Home advantage at Wembley seemed to serve Gareth Southgate's players well in their early games at this tournament, and being taken out of that comfort zone triggered all sorts of concerns. If goals had been hard to come by at home, then would this be one of those nights of England toil, where perhaps they might grind out something ugly and winning but perhaps their bubble might burst too? Would it all end miserably, probably on penalties in that great English tradition.
By the time substitute Henderson nodded Mason Mount's corner past Georgi Bushchan for the fourth goal of the night, any such concerns had long been banished.
The Liverpool captain's first senior England goal arrived on his 62nd appearance. Of all England's goalscorers in their history, nobody has waited longer for that magical moment. Sol Campbell had been the previous holder of that curious record, scoring his first in his 47th appearance.

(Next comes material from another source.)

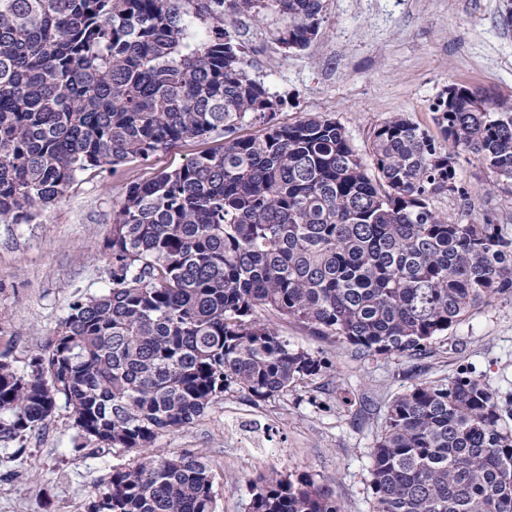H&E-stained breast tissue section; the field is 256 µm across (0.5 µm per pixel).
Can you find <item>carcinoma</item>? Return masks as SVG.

It was a third headed goal of the night, England now Europe's masters at using their noggins, netting 10 headers across this campaign and their 2018 World Cup semi-final run, where no other European side has managed more than four.
This team plays some beautiful football on the floor, with Jadon Sancho coming into the England ranks for this game and looking like he had been playing there all throughout this run, which will come as good news to Manchester United. Raheem Sterling's winding run and super throughball for Harry Kane to prod the fourth-minute opener was typical of this new England.
"I think rotations in the forward area for this team is so important," Rio Ferdinand said on the BBC at half-time. "People that run off the ball, run people away – it's not there for the naked eye sometimes, but it's people who are running people away, opening space and creating space."
Alan Shearer chipped in too: "Everyone's on the same wavelength, everyone wants the ball, backing each other up. It's really, really intelligent, exciting play."
But England do not eschew the direct stuff; Luke Shaw with a free-kick bang into the heart of the penalty area to set up Harry Maguire for the thumping 46th-minute header that made it 2-0, sparking joyous celebration.
And then Shaw with the delicious cross to give Kane the chance to nod England three clear just four minutes later.
Shaw, it should be said, was exceptional.
In the stadium where Jose Mourinho will resume his coaching career in the new Serie A season, as boss of Roma, Shaw provided the perfect response to his former Manchester United manager's recent criticism.
Mourinho reckoned Shaw's set-piece delivery in England's group game against the Czech Republic had been "dramatically bad", but even the Portuguese might shrink from picking any holes in this display.
It was remarkable that Kane finished as the Premier League's top scorer in Mourinho's muddle of a Tottenham side last season, and absurd that a couple of so-so performances for England early in this tournament should have led to doubt being cast on his place in Southgate's team.
He now has three goals in Euro 2020 and nine major tournament strikes across his England career, one behind all-time leader Gary Lineker.
Kane almost reached 10 in Rome, lashing a brilliant volley that was beaten away by Bushchan for the corner from which Henderson scored.
History told us that this game would go to penalties – all three of England's previous European Championship quarter-finals had.
Yet new England have little respect for anything that history might dictate, and now Wembley awaits them on Wednesday. England return home as heroes.
"It's the hope that kills you," Lineker joked on the BBC. To any English person used to failure, this all feels too good to be true.
But as Southgate said, teeing up the Denmark game moments later: "Everybody can really look forward to that, it's brilliant."